## PROBLEM DESCRIPTION
Once the pictures are removed, reproduce what is left of the data below exactly.

Page images and extracted text
***

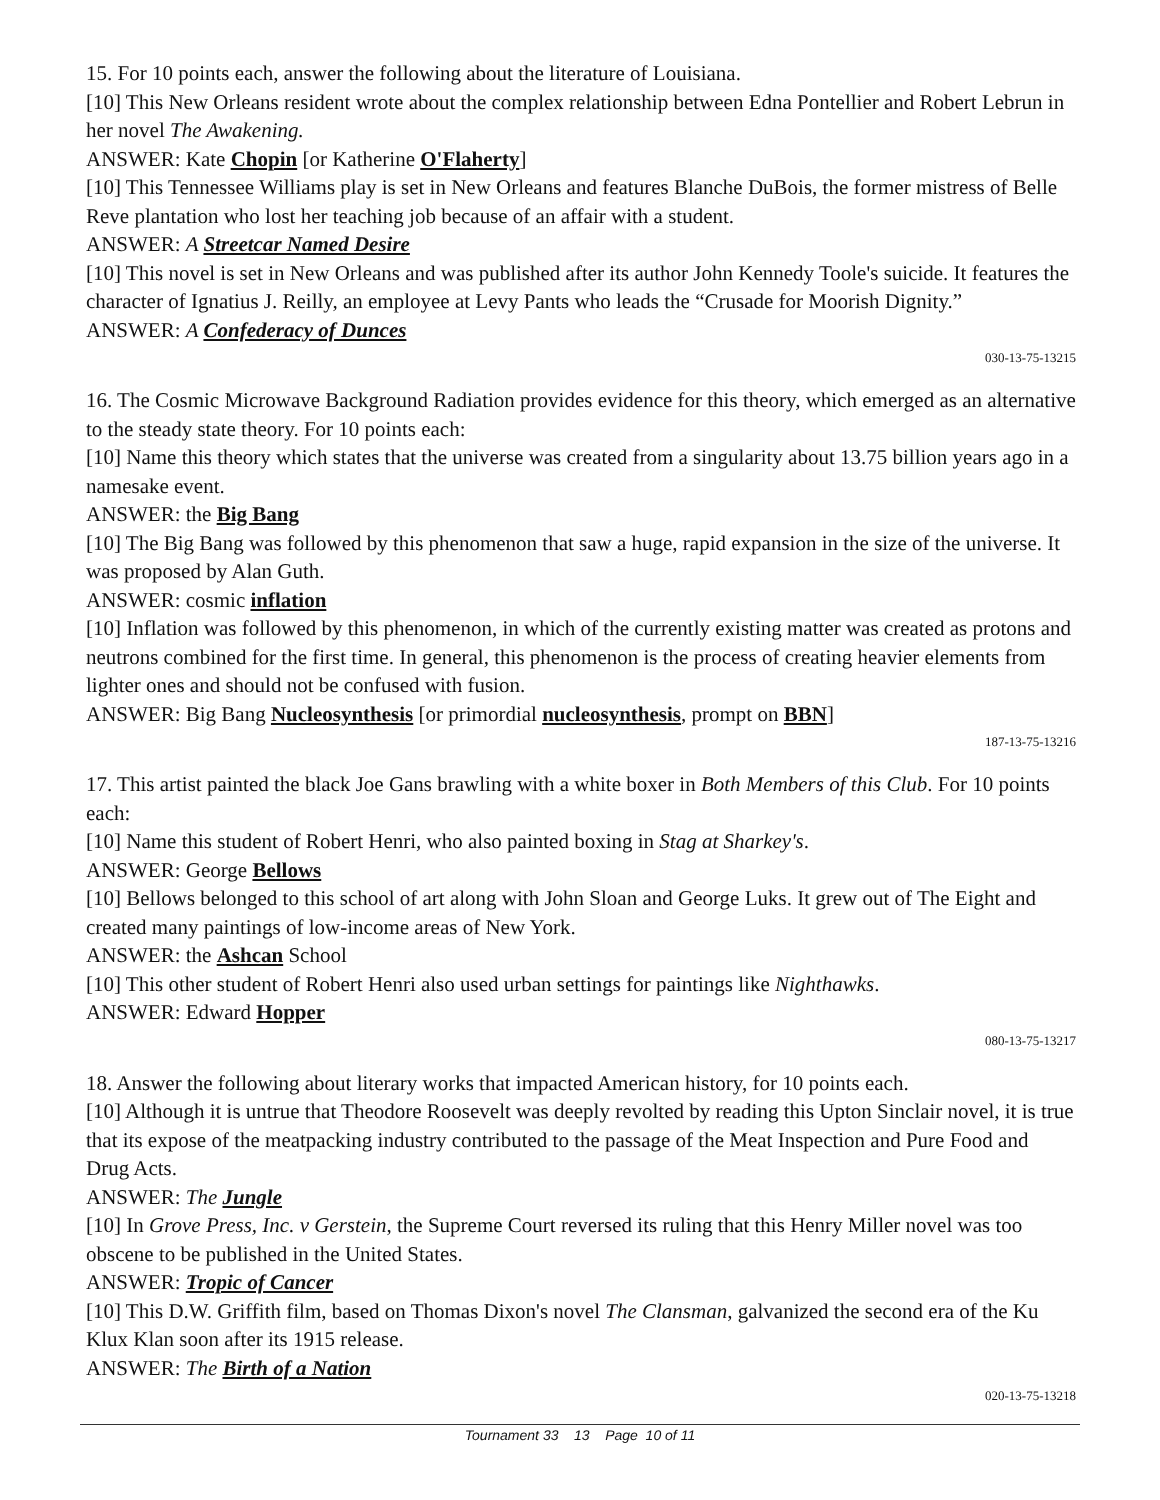15. For 10 points each, answer the following about the literature of Louisiana.
[10] This New Orleans resident wrote about the complex relationship between Edna Pontellier and Robert Lebrun in her novel The Awakening.
ANSWER: Kate Chopin [or Katherine O'Flaherty]
[10] This Tennessee Williams play is set in New Orleans and features Blanche DuBois, the former mistress of Belle Reve plantation who lost her teaching job because of an affair with a student.
ANSWER: A Streetcar Named Desire
[10] This novel is set in New Orleans and was published after its author John Kennedy Toole's suicide. It features the character of Ignatius J. Reilly, an employee at Levy Pants who leads the “Crusade for Moorish Dignity.”
ANSWER: A Confederacy of Dunces
030-13-75-13215
16. The Cosmic Microwave Background Radiation provides evidence for this theory, which emerged as an alternative to the steady state theory. For 10 points each:
[10] Name this theory which states that the universe was created from a singularity about 13.75 billion years ago in a namesake event.
ANSWER: the Big Bang
[10] The Big Bang was followed by this phenomenon that saw a huge, rapid expansion in the size of the universe. It was proposed by Alan Guth.
ANSWER: cosmic inflation
[10] Inflation was followed by this phenomenon, in which of the currently existing matter was created as protons and neutrons combined for the first time. In general, this phenomenon is the process of creating heavier elements from lighter ones and should not be confused with fusion.
ANSWER: Big Bang Nucleosynthesis [or primordial nucleosynthesis, prompt on BBN]
187-13-75-13216
17. This artist painted the black Joe Gans brawling with a white boxer in Both Members of this Club. For 10 points each:
[10] Name this student of Robert Henri, who also painted boxing in Stag at Sharkey's.
ANSWER: George Bellows
[10] Bellows belonged to this school of art along with John Sloan and George Luks. It grew out of The Eight and created many paintings of low-income areas of New York.
ANSWER: the Ashcan School
[10] This other student of Robert Henri also used urban settings for paintings like Nighthawks.
ANSWER: Edward Hopper
080-13-75-13217
18. Answer the following about literary works that impacted American history, for 10 points each.
[10] Although it is untrue that Theodore Roosevelt was deeply revolted by reading this Upton Sinclair novel, it is true that its expose of the meatpacking industry contributed to the passage of the Meat Inspection and Pure Food and Drug Acts.
ANSWER: The Jungle
[10] In Grove Press, Inc. v Gerstein, the Supreme Court reversed its ruling that this Henry Miller novel was too obscene to be published in the United States.
ANSWER: Tropic of Cancer
[10] This D.W. Griffith film, based on Thomas Dixon's novel The Clansman, galvanized the second era of the Ku Klux Klan soon after its 1915 release.
ANSWER: The Birth of a Nation
020-13-75-13218
Tournament 33 13 Page 10 of 11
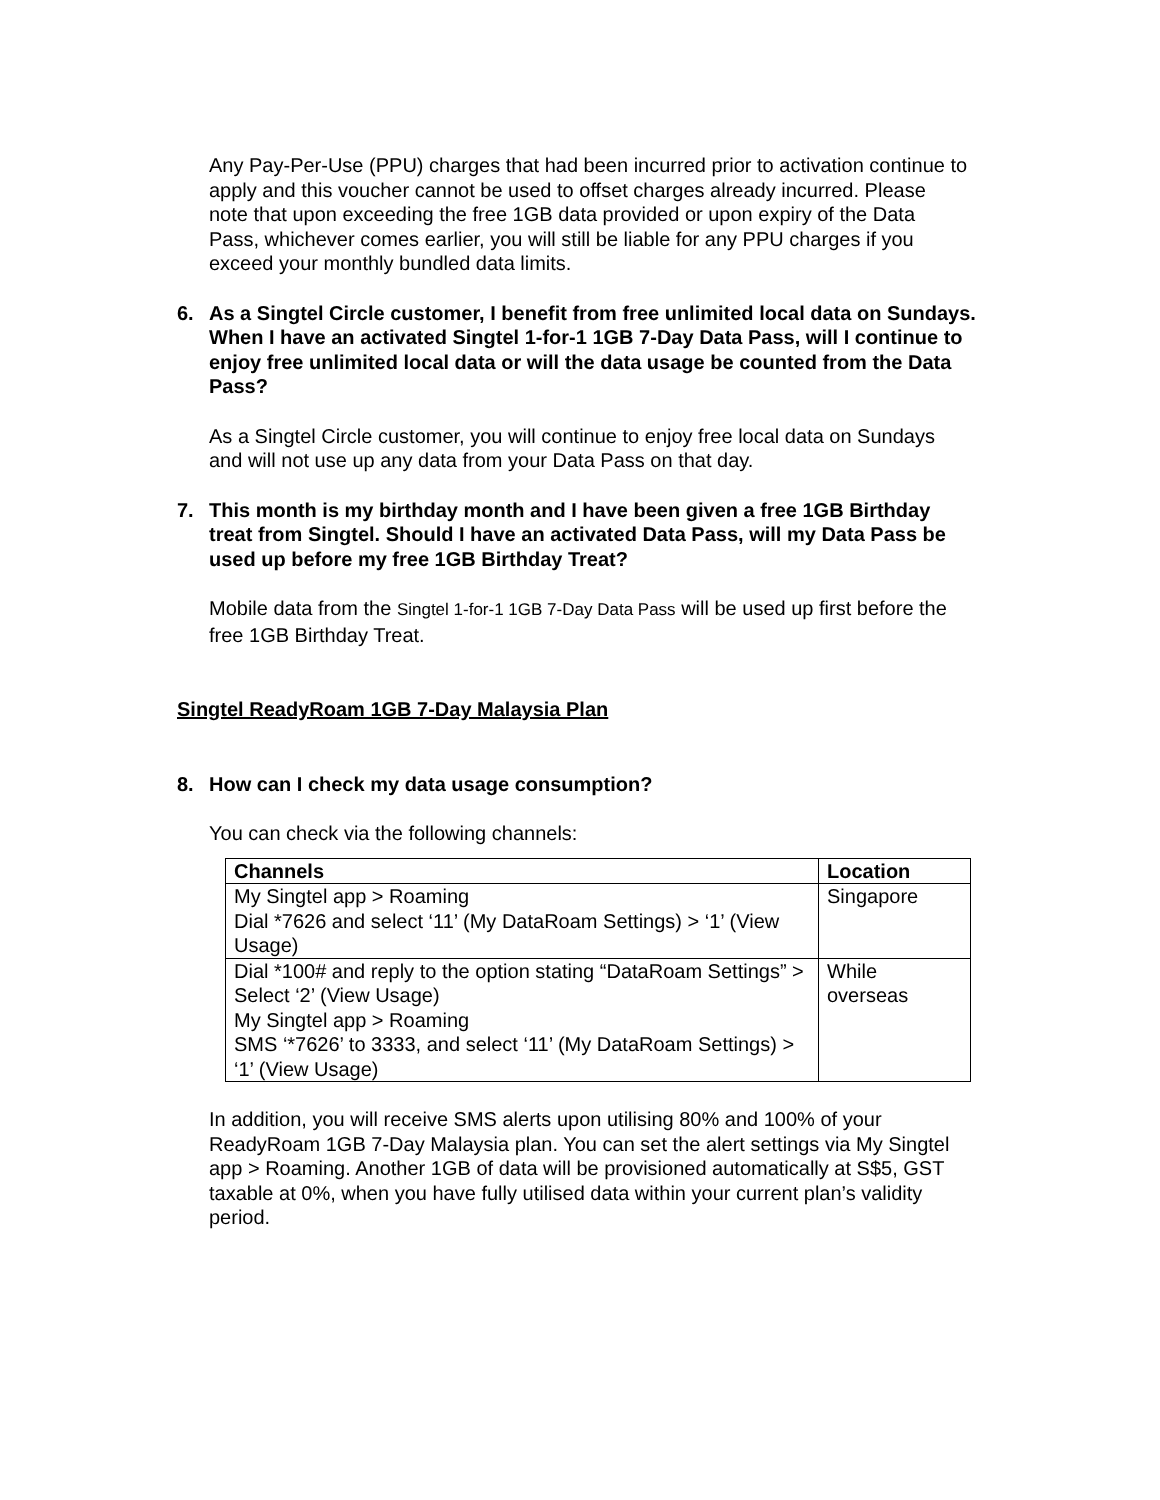Any Pay-Per-Use (PPU) charges that had been incurred prior to activation continue to apply and this voucher cannot be used to offset charges already incurred. Please note that upon exceeding the free 1GB data provided or upon expiry of the Data Pass, whichever comes earlier, you will still be liable for any PPU charges if you exceed your monthly bundled data limits.
6. As a Singtel Circle customer, I benefit from free unlimited local data on Sundays. When I have an activated Singtel 1-for-1 1GB 7-Day Data Pass, will I continue to enjoy free unlimited local data or will the data usage be counted from the Data Pass?
As a Singtel Circle customer, you will continue to enjoy free local data on Sundays and will not use up any data from your Data Pass on that day.
7. This month is my birthday month and I have been given a free 1GB Birthday treat from Singtel. Should I have an activated Data Pass, will my Data Pass be used up before my free 1GB Birthday Treat?
Mobile data from the Singtel 1-for-1 1GB 7-Day Data Pass will be used up first before the free 1GB Birthday Treat.
Singtel ReadyRoam 1GB 7-Day Malaysia Plan
8. How can I check my data usage consumption?
You can check via the following channels:
| Channels | Location |
| --- | --- |
| My Singtel app > Roaming Dial *7626 and select ‘11’ (My DataRoam Settings) > ‘1’ (View Usage) | Singapore |
| Dial *100# and reply to the option stating “DataRoam Settings” > Select ‘2’ (View Usage) My Singtel app > Roaming SMS ‘*7626’ to 3333, and select ‘11’ (My DataRoam Settings) > ‘1’ (View Usage) | While overseas |
In addition, you will receive SMS alerts upon utilising 80% and 100% of your ReadyRoam 1GB 7-Day Malaysia plan. You can set the alert settings via My Singtel app > Roaming. Another 1GB of data will be provisioned automatically at S$5, GST taxable at 0%, when you have fully utilised data within your current plan’s validity period.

***

## OUTPUT FOR THIS EXERCISE
15. For 10 points each, answer the following about the literature of Louisiana.
[10] This New Orleans resident wrote about the complex relationship between Edna Pontellier and Robert Lebrun in her novel The Awakening.
ANSWER: Kate Chopin [or Katherine O'Flaherty]
[10] This Tennessee Williams play is set in New Orleans and features Blanche DuBois, the former mistress of Belle Reve plantation who lost her teaching job because of an affair with a student.
ANSWER: A Streetcar Named Desire
[10] This novel is set in New Orleans and was published after its author John Kennedy Toole's suicide. It features the character of Ignatius J. Reilly, an employee at Levy Pants who leads the “Crusade for Moorish Dignity.”
ANSWER: A Confederacy of Dunces
030-13-75-13215
16. The Cosmic Microwave Background Radiation provides evidence for this theory, which emerged as an alternative to the steady state theory. For 10 points each:
[10] Name this theory which states that the universe was created from a singularity about 13.75 billion years ago in a namesake event.
ANSWER: the Big Bang
[10] The Big Bang was followed by this phenomenon that saw a huge, rapid expansion in the size of the universe. It was proposed by Alan Guth.
ANSWER: cosmic inflation
[10] Inflation was followed by this phenomenon, in which of the currently existing matter was created as protons and neutrons combined for the first time. In general, this phenomenon is the process of creating heavier elements from lighter ones and should not be confused with fusion.
ANSWER: Big Bang Nucleosynthesis [or primordial nucleosynthesis, prompt on BBN]
187-13-75-13216
17. This artist painted the black Joe Gans brawling with a white boxer in Both Members of this Club. For 10 points each:
[10] Name this student of Robert Henri, who also painted boxing in Stag at Sharkey's.
ANSWER: George Bellows
[10] Bellows belonged to this school of art along with John Sloan and George Luks. It grew out of The Eight and created many paintings of low-income areas of New York.
ANSWER: the Ashcan School
[10] This other student of Robert Henri also used urban settings for paintings like Nighthawks.
ANSWER: Edward Hopper
080-13-75-13217
18. Answer the following about literary works that impacted American history, for 10 points each.
[10] Although it is untrue that Theodore Roosevelt was deeply revolted by reading this Upton Sinclair novel, it is true that its expose of the meatpacking industry contributed to the passage of the Meat Inspection and Pure Food and Drug Acts.
ANSWER: The Jungle
[10] In Grove Press, Inc. v Gerstein, the Supreme Court reversed its ruling that this Henry Miller novel was too obscene to be published in the United States.
ANSWER: Tropic of Cancer
[10] This D.W. Griffith film, based on Thomas Dixon's novel The Clansman, galvanized the second era of the Ku Klux Klan soon after its 1915 release.
ANSWER: The Birth of a Nation
020-13-75-13218
Tournament 33 13 Page 10 of 11
Any Pay-Per-Use (PPU) charges that had been incurred prior to activation continue to apply and this voucher cannot be used to offset charges already incurred. Please note that upon exceeding the free 1GB data provided or upon expiry of the Data Pass, whichever comes earlier, you will still be liable for any PPU charges if you exceed your monthly bundled data limits.
6. As a Singtel Circle customer, I benefit from free unlimited local data on Sundays. When I have an activated Singtel 1-for-1 1GB 7-Day Data Pass, will I continue to enjoy free unlimited local data or will the data usage be counted from the Data Pass?
As a Singtel Circle customer, you will continue to enjoy free local data on Sundays and will not use up any data from your Data Pass on that day.
7. This month is my birthday month and I have been given a free 1GB Birthday treat from Singtel. Should I have an activated Data Pass, will my Data Pass be used up before my free 1GB Birthday Treat?
Mobile data from the Singtel 1-for-1 1GB 7-Day Data Pass will be used up first before the free 1GB Birthday Treat.
Singtel ReadyRoam 1GB 7-Day Malaysia Plan
8. How can I check my data usage consumption?
You can check via the following channels:
| Channels | Location |
| --- | --- |
| My Singtel app > Roaming Dial *7626 and select ‘11’ (My DataRoam Settings) > ‘1’ (View Usage) | Singapore |
| Dial *100# and reply to the option stating “DataRoam Settings” > Select ‘2’ (View Usage) My Singtel app > Roaming SMS ‘*7626’ to 3333, and select ‘11’ (My DataRoam Settings) > ‘1’ (View Usage) | While overseas |
In addition, you will receive SMS alerts upon utilising 80% and 100% of your ReadyRoam 1GB 7-Day Malaysia plan. You can set the alert settings via My Singtel app > Roaming. Another 1GB of data will be provisioned automatically at S$5, GST taxable at 0%, when you have fully utilised data within your current plan’s validity period.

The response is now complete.